### TO DO:
1 – Answer the following questions using the prompt engineering page.
(a) What score on an eval set of what size does the page give as an example of a prompt that can be defended, shipped, and improved?
(b) What type of evals does the page name for soft criteria such as helpfulness and tone?
(c) Which three models does the page mention in its description of multi-model portability?
2 – Extract the passage of the prompt engineering page from the words "Production-grade prompt engineering: structured" up to and including the words "when freshness matters.", and reproduce it without any alteration.

### PASSAGE:

*** Block opens ***

← All services
Prompts that hold up in production

AI Prompt Engineering

Production-grade prompt engineering: structured prompting, schema-constrained outputs, retrieval-grounded answers, eval harnesses, and the regression discipline that distinguishes a working AI feature from a hopeful one.

OpenAIAnthropicGeminiVercel AI SDKInstructorDSPypromptfoo

The thing nobody tells you about prompt engineering is that the prompt isn't the artefact. The eval is. A prompt that scores 92% on a 200-example eval set is a thing you can defend, ship, and improve. A prompt that "feels good" is a feature about to regress next time the upstream model updates.

What I do

Prompt design — for the actual problem you're solving, not a generic 'helpful assistant'. Structured prompting with system / role / context layering. Schema-constrained outputs where the answer feeds another system. Retrieval-grounded answers when freshness matters.

Eval harness — golden sets that represent the real distribution of your inputs. Model-graded evals for soft criteria (helpfulness, tone). Regression suite that runs on every prompt change. Score deltas surfaced in PR review.

Multi-model portability — design prompts that survive a swap from GPT-4 to Claude to Gemini. The eval tells you whether the new model is actually better for your use case.

Prompt-injection audit — adversarial test set, system-prompt leak detection, refusal patterns. The basics most teams skip.

Documentation — a prompt library your team can read, extend, and improve. Versioned. Tested. Owned.

When this is the right engagement

You have an AI feature in production (or about to be) and the quality is inconsistent. Or you're picking between models and don't have data to decide. Or you've been burned by a regression after a model update and want never to be again.

*** Block closes ***

Saved entries
*** Block opens ***

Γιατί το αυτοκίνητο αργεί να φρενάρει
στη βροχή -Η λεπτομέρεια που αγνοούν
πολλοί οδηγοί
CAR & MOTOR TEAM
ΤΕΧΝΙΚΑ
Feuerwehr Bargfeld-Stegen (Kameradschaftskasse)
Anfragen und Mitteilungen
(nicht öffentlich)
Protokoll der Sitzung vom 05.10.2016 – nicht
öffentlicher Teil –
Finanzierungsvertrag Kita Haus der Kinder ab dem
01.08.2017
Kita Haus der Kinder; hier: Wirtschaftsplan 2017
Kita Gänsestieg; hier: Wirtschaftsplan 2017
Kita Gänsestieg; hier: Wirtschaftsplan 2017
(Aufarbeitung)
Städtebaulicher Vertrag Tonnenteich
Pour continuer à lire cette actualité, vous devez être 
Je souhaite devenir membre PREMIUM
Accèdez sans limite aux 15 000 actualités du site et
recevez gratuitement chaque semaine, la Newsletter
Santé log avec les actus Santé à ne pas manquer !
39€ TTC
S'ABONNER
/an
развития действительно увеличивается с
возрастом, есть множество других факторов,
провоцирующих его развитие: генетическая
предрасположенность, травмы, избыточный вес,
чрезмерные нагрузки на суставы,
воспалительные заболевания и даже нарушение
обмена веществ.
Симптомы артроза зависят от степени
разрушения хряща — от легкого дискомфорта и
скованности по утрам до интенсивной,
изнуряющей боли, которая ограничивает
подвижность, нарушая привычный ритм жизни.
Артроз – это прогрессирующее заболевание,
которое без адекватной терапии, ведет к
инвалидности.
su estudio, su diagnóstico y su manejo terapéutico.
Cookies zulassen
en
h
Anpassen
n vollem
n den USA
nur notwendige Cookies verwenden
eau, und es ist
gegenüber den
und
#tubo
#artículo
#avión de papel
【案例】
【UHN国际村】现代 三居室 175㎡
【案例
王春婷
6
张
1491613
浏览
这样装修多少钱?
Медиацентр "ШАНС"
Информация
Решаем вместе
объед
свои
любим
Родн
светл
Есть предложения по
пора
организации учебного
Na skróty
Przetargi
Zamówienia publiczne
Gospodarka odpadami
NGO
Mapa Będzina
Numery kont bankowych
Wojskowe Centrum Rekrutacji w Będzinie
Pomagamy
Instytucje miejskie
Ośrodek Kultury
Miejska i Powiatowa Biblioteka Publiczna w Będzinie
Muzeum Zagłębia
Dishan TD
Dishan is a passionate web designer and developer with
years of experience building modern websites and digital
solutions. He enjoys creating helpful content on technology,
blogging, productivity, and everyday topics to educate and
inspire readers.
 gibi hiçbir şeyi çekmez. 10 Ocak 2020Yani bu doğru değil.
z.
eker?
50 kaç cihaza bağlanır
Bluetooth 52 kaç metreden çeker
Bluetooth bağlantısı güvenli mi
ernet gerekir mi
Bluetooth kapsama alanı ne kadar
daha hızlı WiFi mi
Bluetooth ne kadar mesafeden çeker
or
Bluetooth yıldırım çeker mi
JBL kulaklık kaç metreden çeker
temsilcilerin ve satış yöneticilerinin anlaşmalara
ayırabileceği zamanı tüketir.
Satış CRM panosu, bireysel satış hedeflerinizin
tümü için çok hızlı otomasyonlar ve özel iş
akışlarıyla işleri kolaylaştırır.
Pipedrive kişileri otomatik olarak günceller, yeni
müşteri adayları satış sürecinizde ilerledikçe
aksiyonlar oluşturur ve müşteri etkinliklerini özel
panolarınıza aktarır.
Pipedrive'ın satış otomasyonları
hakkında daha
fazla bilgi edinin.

*** Block closes ***

### EXERCISE RESPONSES:
1 –
(a) A score of 92% on a 200-example eval set.
(b) Model-graded evals.
(c) GPT-4, Claude, and Gemini.

2 –
Production-grade prompt engineering: structured prompting, schema-constrained outputs, retrieval-grounded answers, eval harnesses, and the regression discipline that distinguishes a working AI feature from a hopeful one.

OpenAIAnthropicGeminiVercel AI SDKInstructorDSPypromptfoo

The thing nobody tells you about prompt engineering is that the prompt isn't the artefact. The eval is. A prompt that scores 92% on a 200-example eval set is a thing you can defend, ship, and improve. A prompt that "feels good" is a feature about to regress next time the upstream model updates.

What I do

Prompt design — for the actual problem you're solving, not a generic 'helpful assistant'. Structured prompting with system / role / context layering. Schema-constrained outputs where the answer feeds another system. Retrieval-grounded answers when freshness matters.